Optimal solutions employing an algebraic Variational Multiscale approach Part I: Steady Linear Problems

TL;DR

This paper develops an algebraic Variational Multiscale approach with an optimal projector for steady linear problems, demonstrating exponential convergence and employing a dual-mesh discretisation to closely approximate the continuous solution.

Contribution

It introduces a novel abstract framework for VMS methods with an optimal projector and a dual-mesh discretisation, extending previous work and providing error analysis and convergence results.

Findings

The proposed method achieves exponential convergence to the optimal projection.

Error analysis confirms convergence of the Greens' function approximation.

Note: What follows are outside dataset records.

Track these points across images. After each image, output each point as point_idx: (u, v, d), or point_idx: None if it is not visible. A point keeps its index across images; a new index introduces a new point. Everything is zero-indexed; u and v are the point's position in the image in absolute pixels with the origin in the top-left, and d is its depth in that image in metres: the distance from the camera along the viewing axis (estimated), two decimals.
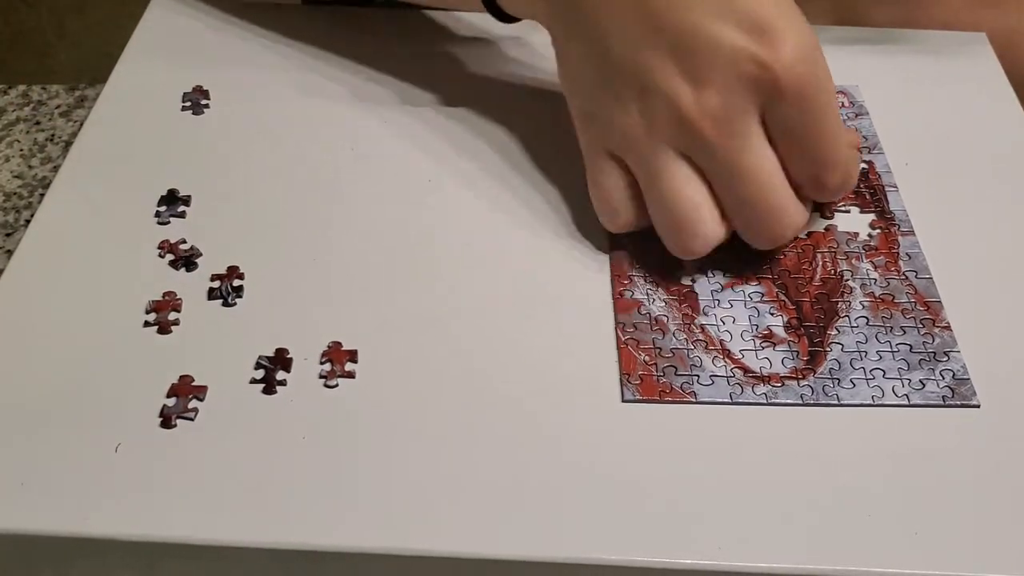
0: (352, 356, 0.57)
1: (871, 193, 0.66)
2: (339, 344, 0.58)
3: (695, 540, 0.50)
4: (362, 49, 0.78)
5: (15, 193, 1.27)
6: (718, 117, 0.57)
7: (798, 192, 0.60)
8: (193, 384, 0.56)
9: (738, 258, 0.62)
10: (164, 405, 0.55)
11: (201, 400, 0.55)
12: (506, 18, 0.69)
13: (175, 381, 0.56)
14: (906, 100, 0.74)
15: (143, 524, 0.50)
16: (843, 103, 0.73)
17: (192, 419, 0.54)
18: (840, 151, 0.59)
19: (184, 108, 0.73)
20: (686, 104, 0.57)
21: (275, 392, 0.56)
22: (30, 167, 1.31)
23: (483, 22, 0.77)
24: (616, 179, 0.61)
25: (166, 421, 0.54)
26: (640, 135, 0.59)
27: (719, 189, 0.59)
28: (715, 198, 0.59)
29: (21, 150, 1.36)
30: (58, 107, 1.52)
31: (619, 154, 0.60)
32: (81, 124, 1.18)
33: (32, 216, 0.76)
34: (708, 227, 0.59)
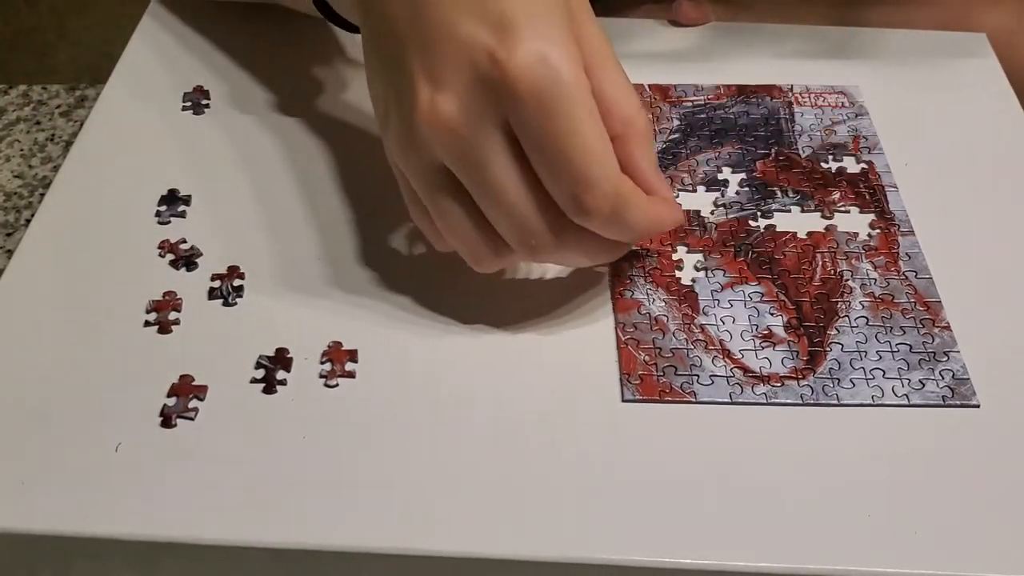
0: (352, 356, 0.57)
1: (871, 193, 0.66)
2: (339, 344, 0.58)
3: (695, 540, 0.50)
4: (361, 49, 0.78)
5: (15, 193, 1.27)
6: (452, 125, 0.52)
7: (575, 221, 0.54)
8: (193, 384, 0.56)
9: (738, 258, 0.62)
10: (164, 405, 0.55)
11: (201, 400, 0.55)
12: (341, 22, 0.68)
13: (175, 381, 0.56)
14: (906, 100, 0.74)
15: (143, 524, 0.50)
16: (843, 103, 0.73)
17: (192, 419, 0.54)
18: (596, 169, 0.51)
19: (184, 108, 0.73)
20: (423, 108, 0.52)
21: (275, 392, 0.56)
22: (30, 167, 1.31)
23: None
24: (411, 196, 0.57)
25: (166, 421, 0.54)
26: (395, 149, 0.55)
27: (475, 199, 0.54)
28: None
29: (21, 150, 1.36)
30: (58, 107, 1.52)
31: (393, 162, 0.57)
32: (81, 124, 1.18)
33: (32, 216, 0.76)
34: (481, 253, 0.56)
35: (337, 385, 0.56)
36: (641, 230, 0.54)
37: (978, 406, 0.55)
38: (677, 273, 0.62)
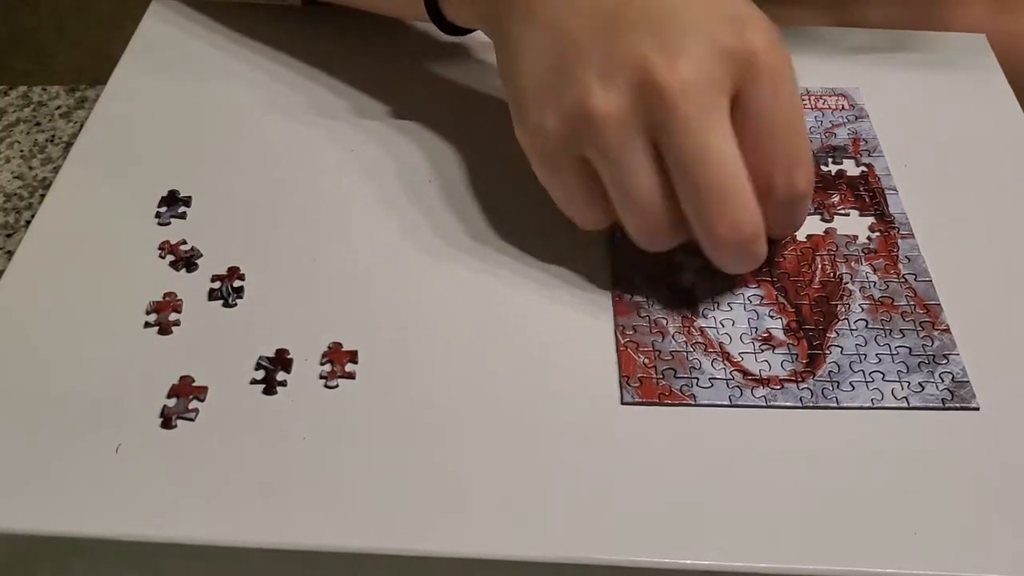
0: (352, 356, 0.57)
1: (871, 196, 0.66)
2: (339, 344, 0.58)
3: (695, 540, 0.50)
4: (362, 50, 0.78)
5: (15, 194, 1.27)
6: (690, 86, 0.54)
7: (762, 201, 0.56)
8: (194, 384, 0.56)
9: None
10: (165, 405, 0.55)
11: (202, 400, 0.55)
12: (452, 29, 0.69)
13: (176, 381, 0.56)
14: (905, 102, 0.74)
15: (143, 524, 0.50)
16: (843, 106, 0.73)
17: (193, 419, 0.54)
18: (807, 150, 0.57)
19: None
20: (659, 71, 0.54)
21: (275, 392, 0.56)
22: (30, 168, 1.31)
23: None
24: (576, 178, 0.59)
25: (167, 421, 0.54)
26: (603, 115, 0.55)
27: (678, 173, 0.55)
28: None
29: (21, 151, 1.36)
30: (58, 108, 1.52)
31: (577, 149, 0.57)
32: (81, 125, 1.18)
33: (32, 217, 0.76)
34: (669, 230, 0.58)
35: (337, 386, 0.56)
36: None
37: (978, 409, 0.55)
38: (677, 276, 0.62)
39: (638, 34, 0.55)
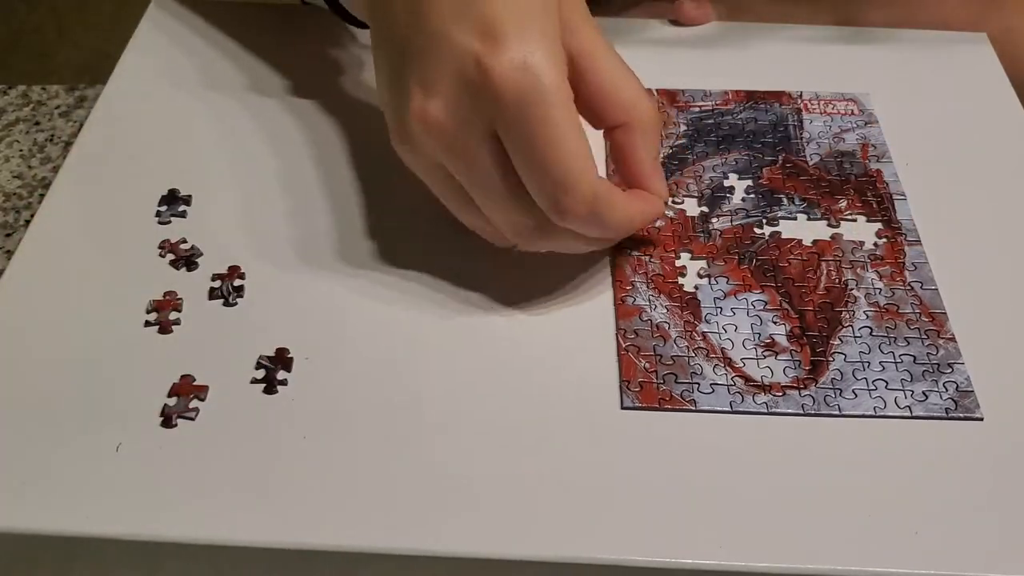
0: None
1: (878, 202, 0.66)
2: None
3: (695, 540, 0.50)
4: (363, 49, 0.78)
5: (15, 193, 1.26)
6: (441, 130, 0.55)
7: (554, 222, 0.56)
8: (194, 384, 0.56)
9: (742, 266, 0.62)
10: (165, 405, 0.55)
11: (202, 400, 0.55)
12: (354, 20, 0.70)
13: (176, 381, 0.56)
14: (908, 105, 0.74)
15: (143, 524, 0.50)
16: (852, 111, 0.73)
17: (193, 419, 0.54)
18: (573, 173, 0.53)
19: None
20: (414, 114, 0.55)
21: (276, 392, 0.56)
22: (30, 167, 1.30)
23: None
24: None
25: (167, 421, 0.54)
26: (395, 145, 0.58)
27: (472, 196, 0.57)
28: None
29: (21, 150, 1.35)
30: (58, 107, 1.51)
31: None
32: (81, 124, 1.18)
33: (32, 216, 0.76)
34: (491, 235, 0.60)
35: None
36: (619, 229, 0.58)
37: (982, 419, 0.55)
38: (680, 280, 0.61)
39: (408, 63, 0.56)
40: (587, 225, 0.56)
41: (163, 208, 0.65)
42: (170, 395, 0.55)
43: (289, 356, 0.57)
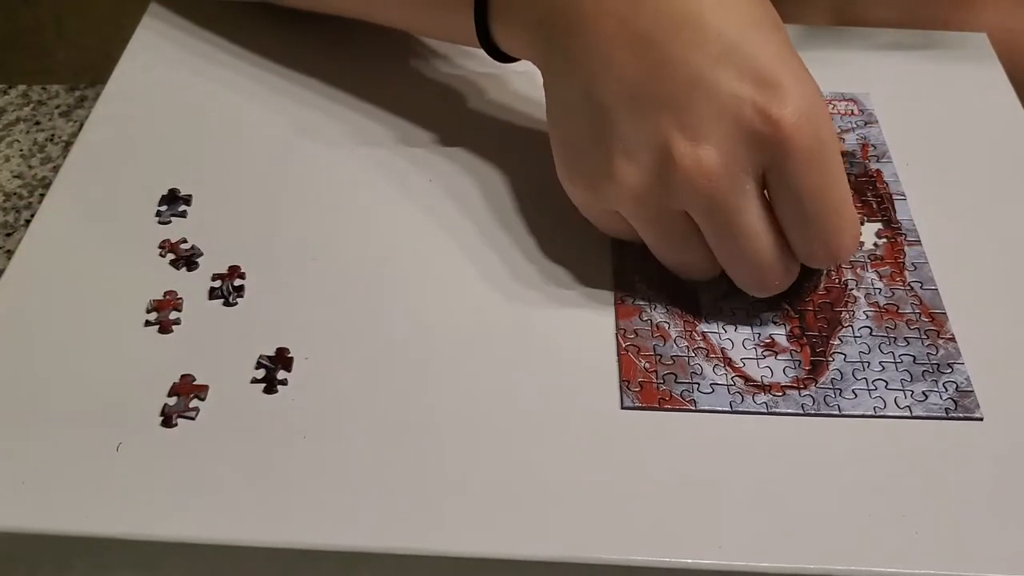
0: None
1: (878, 202, 0.66)
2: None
3: (695, 540, 0.50)
4: (363, 49, 0.78)
5: (15, 193, 1.27)
6: (716, 175, 0.54)
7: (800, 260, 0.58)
8: (194, 383, 0.56)
9: None
10: (165, 404, 0.55)
11: (202, 399, 0.55)
12: (502, 57, 0.66)
13: (176, 380, 0.56)
14: (908, 105, 0.74)
15: (144, 523, 0.50)
16: (852, 111, 0.73)
17: (193, 418, 0.54)
18: (846, 221, 0.56)
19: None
20: (684, 162, 0.54)
21: (276, 391, 0.56)
22: (30, 167, 1.31)
23: None
24: (621, 226, 0.60)
25: (167, 420, 0.54)
26: (635, 195, 0.56)
27: (712, 243, 0.57)
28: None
29: (21, 150, 1.36)
30: (58, 107, 1.52)
31: (618, 211, 0.59)
32: (81, 124, 1.18)
33: (32, 216, 0.76)
34: (699, 276, 0.61)
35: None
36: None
37: (981, 419, 0.55)
38: (680, 279, 0.61)
39: (662, 113, 0.55)
40: (835, 264, 0.59)
41: (163, 208, 0.65)
42: (170, 395, 0.55)
43: (289, 356, 0.57)
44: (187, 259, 0.62)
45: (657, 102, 0.55)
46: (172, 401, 0.55)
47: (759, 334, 0.59)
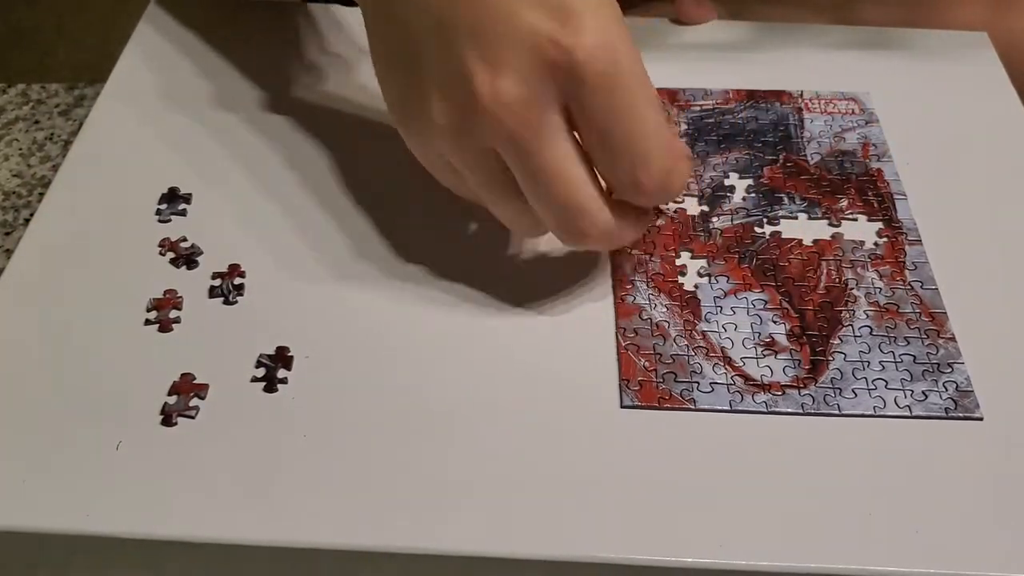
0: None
1: (879, 201, 0.66)
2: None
3: (695, 539, 0.50)
4: (363, 48, 0.78)
5: (14, 192, 1.27)
6: (516, 108, 0.52)
7: (616, 196, 0.56)
8: (194, 382, 0.56)
9: (742, 265, 0.62)
10: (165, 403, 0.55)
11: (202, 398, 0.55)
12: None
13: (176, 379, 0.56)
14: (909, 104, 0.74)
15: (144, 522, 0.50)
16: (853, 110, 0.73)
17: (193, 417, 0.54)
18: (653, 147, 0.54)
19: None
20: (483, 93, 0.53)
21: (276, 390, 0.56)
22: (29, 166, 1.31)
23: None
24: (456, 178, 0.59)
25: (167, 419, 0.54)
26: (449, 133, 0.55)
27: (521, 185, 0.55)
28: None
29: (20, 149, 1.36)
30: (57, 106, 1.52)
31: (437, 150, 0.58)
32: (80, 123, 1.18)
33: (31, 215, 0.76)
34: (529, 231, 0.60)
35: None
36: (678, 193, 0.58)
37: (981, 419, 0.55)
38: (680, 279, 0.61)
39: (466, 42, 0.54)
40: (656, 196, 0.56)
41: (163, 206, 0.65)
42: (170, 393, 0.55)
43: (289, 355, 0.57)
44: (187, 258, 0.62)
45: (461, 31, 0.54)
46: (172, 400, 0.55)
47: (759, 333, 0.59)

Implementation with MSEM demonstrates practical applicability.

Abstract

This work extends our previous study from S. Shrestha et al. (2024) by introducing a new abstract framework for Variational Multiscale (VMS) methods at the discrete level. We introduce the concept of what we define as the optimal projector and present a discretisation approach that yields a numerical solution closely approximating the optimal projection of the infinite-dimensional continuous solution. In this approach, the infinite-dimensional unresolved scales are approximated in a finite-dimensional subspace using the numerically computed Fine-Scale Greens' function of the underlying symmetric problem. The proposed approach involves solving the VMS problem on two separate meshes: a coarse mesh for the full PDE and a fine mesh for the symmetric part of the continuous differential operator. We consider the 1D and 2D steady advection-diffusion problems in both direct and mixed formulations as the test cases in this paper. We first present an error analysis of the proposed approach and show that the projected solution is achieved as the approximate Greens' function converges to the exact one. Subsequently, we demonstrate the working of this method where we show that it can exponentially converge to the chosen optimal projection. We note that the implementation of the present work employs the Mimetic Spectral Element Method (MSEM), although, it may be applied to other Finite/Spectral Element or Isogeometric frameworks. Furthermore, we propose that VMS should not be viewed as a stabilisation technique; instead, the base scheme should be inherently stable, with VMS enhancing the solution quality by supplementing the base scheme.